Tarentaise is a fantastic fall cheese to pair with some crisp apples during this chilly weather. Named for a region in France, this mouthwatering cheese is produced from the raw milk of 40 Jersey cows and aged for a minimum of ten months.
There are no additives, preservatives, synthetic flavors or wax added; consequently the flavor comes from both the care used in making the cheese and the beneficial live cultures added to the cheese itself! The cultures are responsible for the complexity in flavor and the warm caramel color of the rind.

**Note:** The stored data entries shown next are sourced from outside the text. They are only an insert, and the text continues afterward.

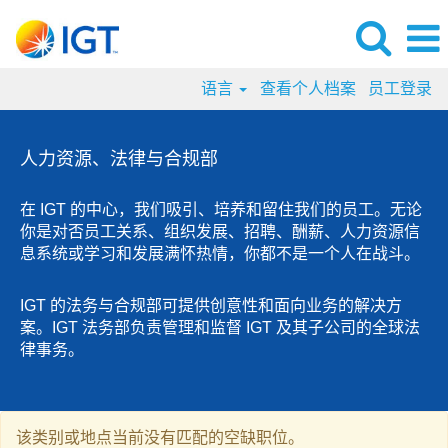
语言
查看个人档案
员工登录
人
力
人力资源、法律与合规部
资
源、
在 IGT 的中心，我们吸引、培养和留住我们的员工。无论
法
你是对否员工关系、组织发展、招聘、酬薪、人力资源信
律
息系统或学习和发展满怀热情，你都不是一个人在战斗。
与
合
IGT 的法务与合规部可提供创意性和面向业务的解决方
规
案。IGT 法务部负责管理和监督 IGT 及其子公司的全球法
部
律事务。
该类别或地点当前没有匹配的空缺职位。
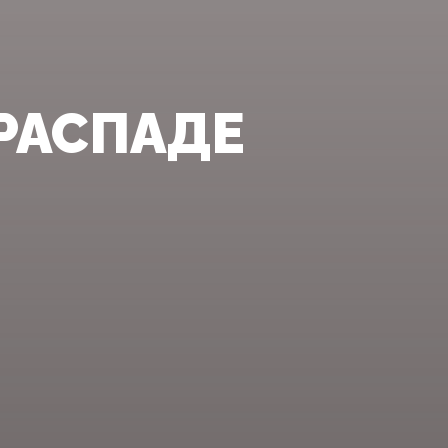
 РАСПАДЕ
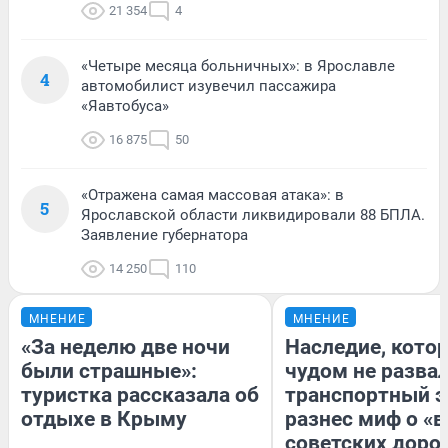
21 354
4
«Четыре месяца больничных»: в Ярославле
4
автомобилист изувечил пассажира
«Яавтобуса»
16 875
50
«Отражена самая массовая атака»: в
5
Ярославской области ликвидировали 88 БПЛА.
Заявление губернатора
14 250
110
МНЕНИЕ
МНЕНИЕ
«За неделю две ночи
Наследие, кото
были страшные»:
чудом не разва
туристка рассказала об
транспортный э
отдыхе в Крыму
разнес миф о «
советских доро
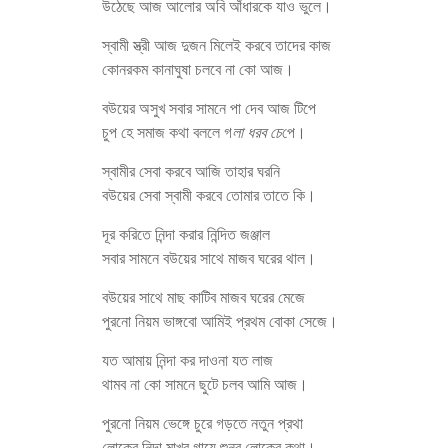
উঠেছে আজ আলোর অবি আঁধারকে যাও ভুলে।
স্বামী স্ত্রী আজ দুজন মিলেই করবে তাদের কাজ
কোনরকম কানাঘুষা চলবে না কো আজ।
বউয়ের অসুখ সবার সামনে পা দেব আজ টিপে
চুপ হে সমাজ কথা বললে গ
লা ধরব চে
পে।
স্বামীর সেবা করবে আজি তাহার ঘরনি
বউয়ের সেবা স্বামী করবে তোমার তাতে কি।
দূর করিতে নিন্দা করার নিন্দিত জঞ্জাল
সবার সামনে বউয়ের সাথে মাজব ঘরের থাল।
বউয়ের সাথে মাছ কাটিব মাজব ঘরের মেজে
পুরনো নিয়ম ভাঙ্গবো আমিই প্রথম বোকা সেজে।
যত আমায় নিন্দা কর দাওনা যত লাজ
থামব না কো সামনে ছুটে চলব আমি আজ।
পুরনো নিয়ম ভেঙ্গে চুরে গড়তে নতুন প্রথা
লোকের নিন্দা মাখব গায়ে শুনব লোকের কথা।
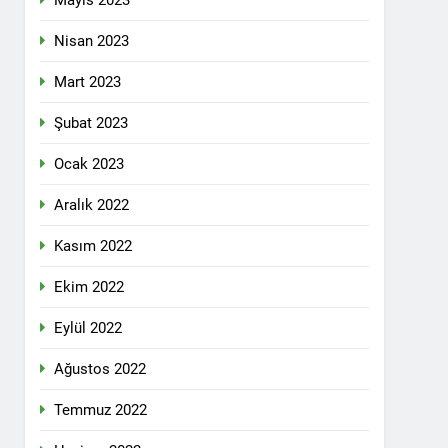
Mayıs 2023
pleri etrafında birleşmeli
Nisan 2023
Mart 2023
Şubat 2023
Ocak 2023
i dil olsun.
Aralık 2022
Kasım 2022
id ve 47 arkadaşını saygıyla anıyoruz
Ekim 2022
î li ber kolonyalîzmê netewînin bi rêzdarî
Eylül 2022
Ağustos 2022
E ME
Temmuz 2022
ŞIK SAÇMAYA DEVAM EDİYOR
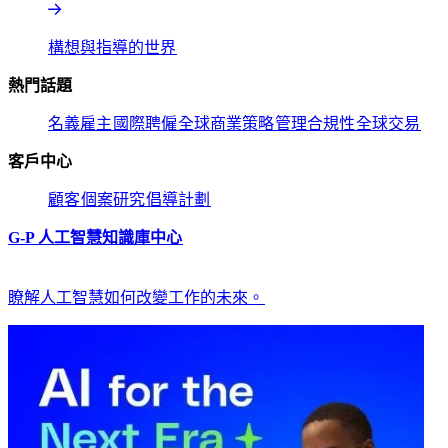
構想與指導的世界​​
熱門話題​​
名義雇主​​
國際聘僱​​
全球商業策略​​
管理合規性​​
全球交易​​
客戶中心​​
顧客​​
個案研究​​
倡導計劃​​
G-P 人工智慧知識庫中心​​
瞭解人工智慧如何改變工作的未來。​​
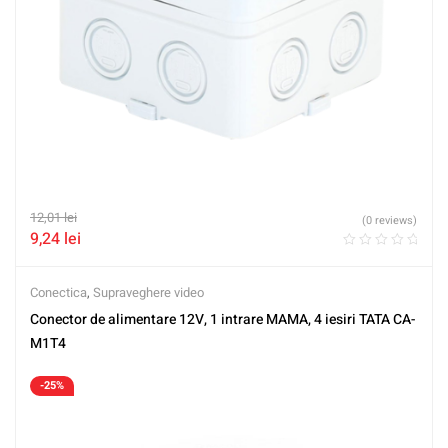
12,01
lei
(0 reviews)
9,24
lei
Conectica
,
Supraveghere video
Conector de alimentare 12V, 1 intrare MAMA, 4 iesiri TATA CA-
M1T4
-25%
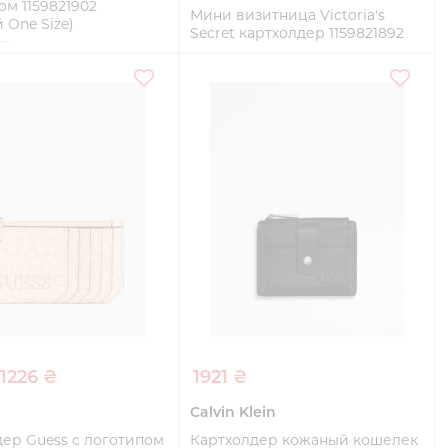
ом 1159821902
Мини визитница Victoria's
 One Size)
Secret картхолдер 1159821892
(Розовый One Size)
e
One Size
Купить
Купить
1226 ₴
1921 ₴
Calvin Klein
ер Guess с логотипом
Картхолдер кожаный кошелек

By the time Tarentaise is ready for sale it has been turned and washed in a brine bath 60 times in the aging room. The fromager’s inspiration comes from the long tradition of cheese making in the French Alps. Taretaise has a distinct and unique flavor indigenous to Vermont. What an exceptional and distinct semi-hard cheese: buttery, nutty with definite hints of spicy notes. It’s the perfect balance of sweet and salty. While relaxing I enjoyed this winner with a glass of Dunham 2007 Cabernet. Ambrosial pairing!
Reading, the second cheese produced at Spring Brook, is a semi-soft cheese, aged for a minimum of three months. It can hold its own on any cheese plate, yet partners beautifully with the Tarentaise. The texture is creamy and the flavor is nutty and unique to the cows grazing on the Vermont pastures. Reading is not only fabulous as a hard cheese but is spectacular as a melting cheese. Melt this baby over meats, potatoes, vegetables and breads. Yum!
What makes Spring Brook so unique is the Farms For City Kids Foundation. In operation since 1994, groups of children visit the farm for a week at a time to experience a farm- based curriculum. They have the ability to work the farm and learn about the process from where the food comes. Making the cheese at Spring Brook allows for the children to study economics, chemistry, microbiology, food preservation, health and nutrition. I was lucky enough to experience a small taste of this course and found it to be quite unforgettable.
All the funds from the sales of both Tarentaise and Reading go to support the foundation so that they may continue to inspire these special children.